- _DATA BELOW_:
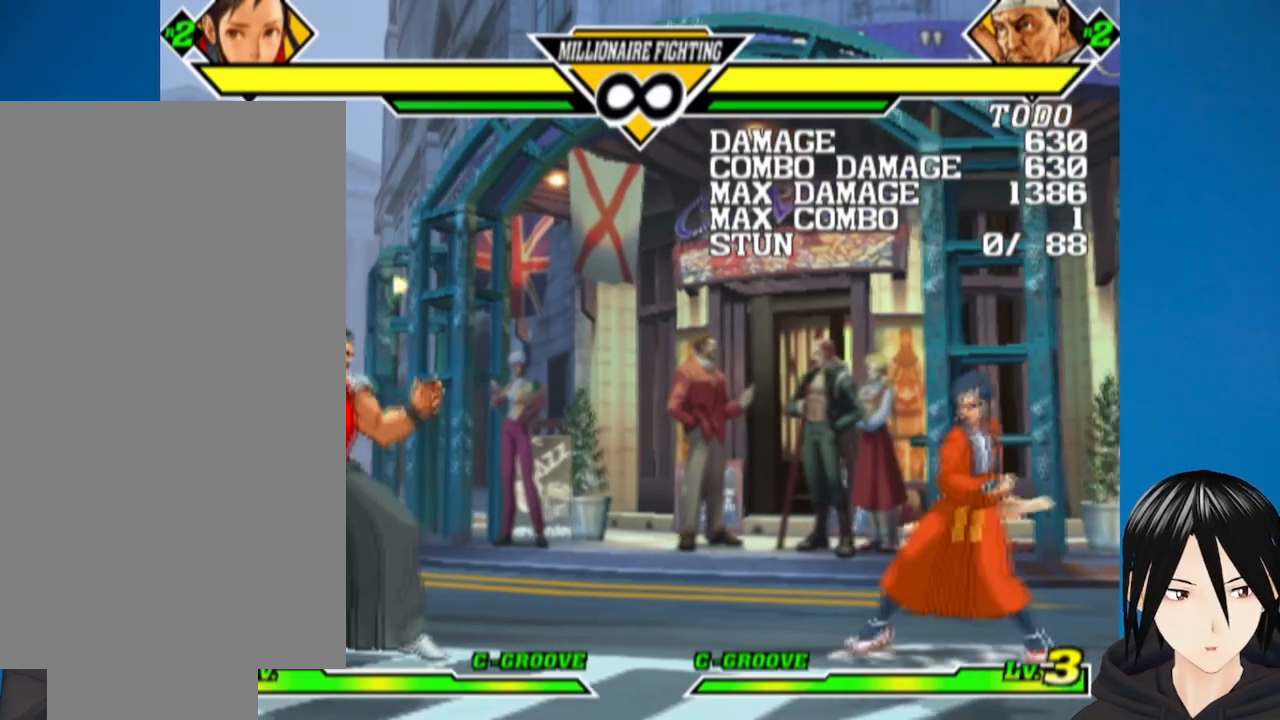
{"buttons": [], "right_stick": "center", "events": [[17, "DPAD_LEFT", "down"], [67, "DPAD_DOWN", "up"], [100, "SQUARE", "down"], [167, "DPAD_LEFT", "up"], [283, "SQUARE", "up"]]}
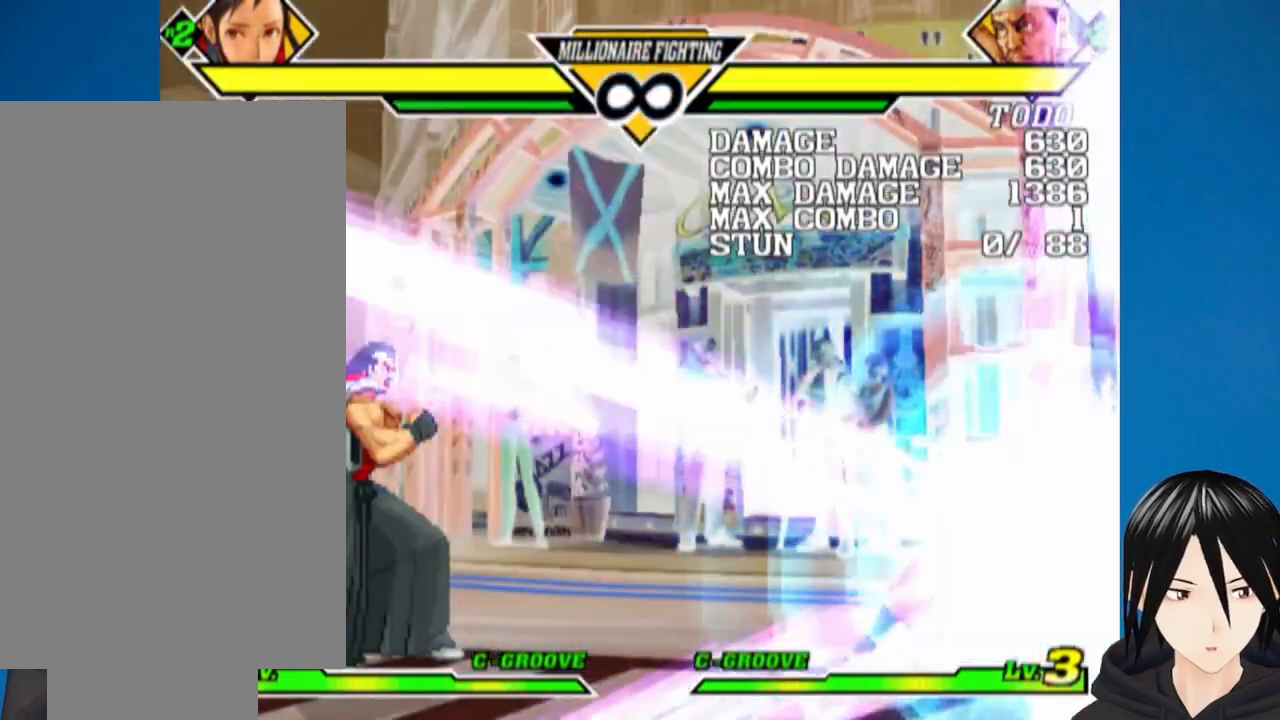
{"buttons": [], "right_stick": "center", "events": []}
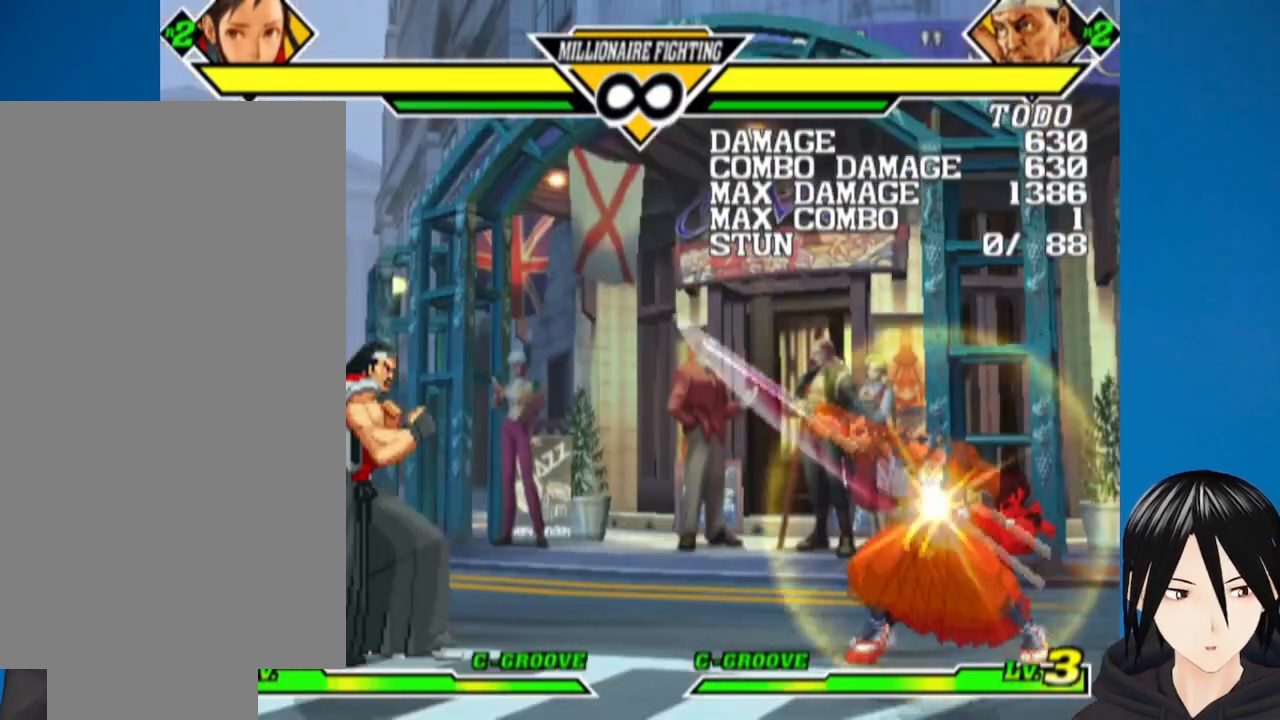
{"buttons": ["DPAD_LEFT"], "right_stick": "center", "events": [[333, "DPAD_LEFT", "down"], [417, "DPAD_LEFT", "up"], [467, "DPAD_LEFT", "down"]]}
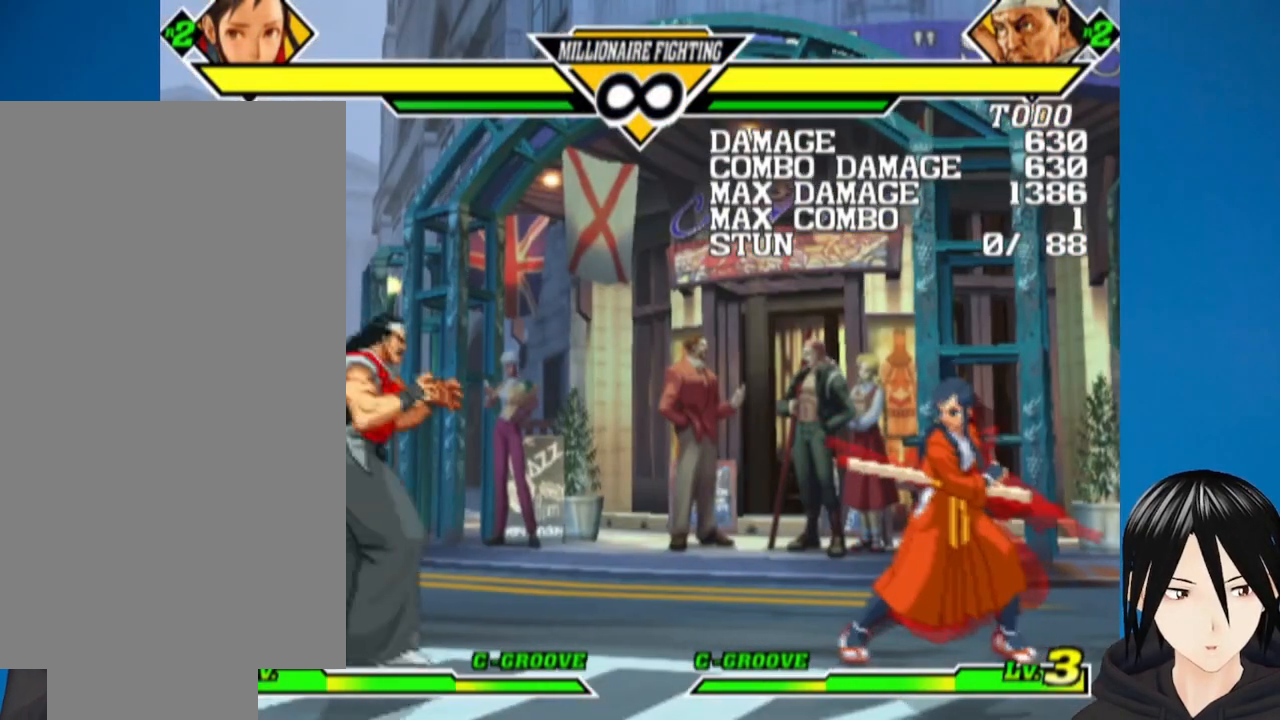
{"buttons": ["DPAD_RIGHT"], "right_stick": "center", "events": [[417, "DPAD_LEFT", "up"], [483, "DPAD_RIGHT", "down"]]}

- _THE PROBLEM_: Restate all the material verbatim; omit every picture.

- _ANSWER SECTION_:
{"buttons": [], "right_stick": "center", "events": [[17, "DPAD_LEFT", "down"], [67, "DPAD_DOWN", "up"], [100, "SQUARE", "down"], [167, "DPAD_LEFT", "up"], [283, "SQUARE", "up"]]}
{"buttons": [], "right_stick": "center", "events": []}
{"buttons": ["DPAD_LEFT"], "right_stick": "center", "events": [[333, "DPAD_LEFT", "down"], [417, "DPAD_LEFT", "up"], [467, "DPAD_LEFT", "down"]]}
{"buttons": ["DPAD_RIGHT"], "right_stick": "center", "events": [[417, "DPAD_LEFT", "up"], [483, "DPAD_RIGHT", "down"]]}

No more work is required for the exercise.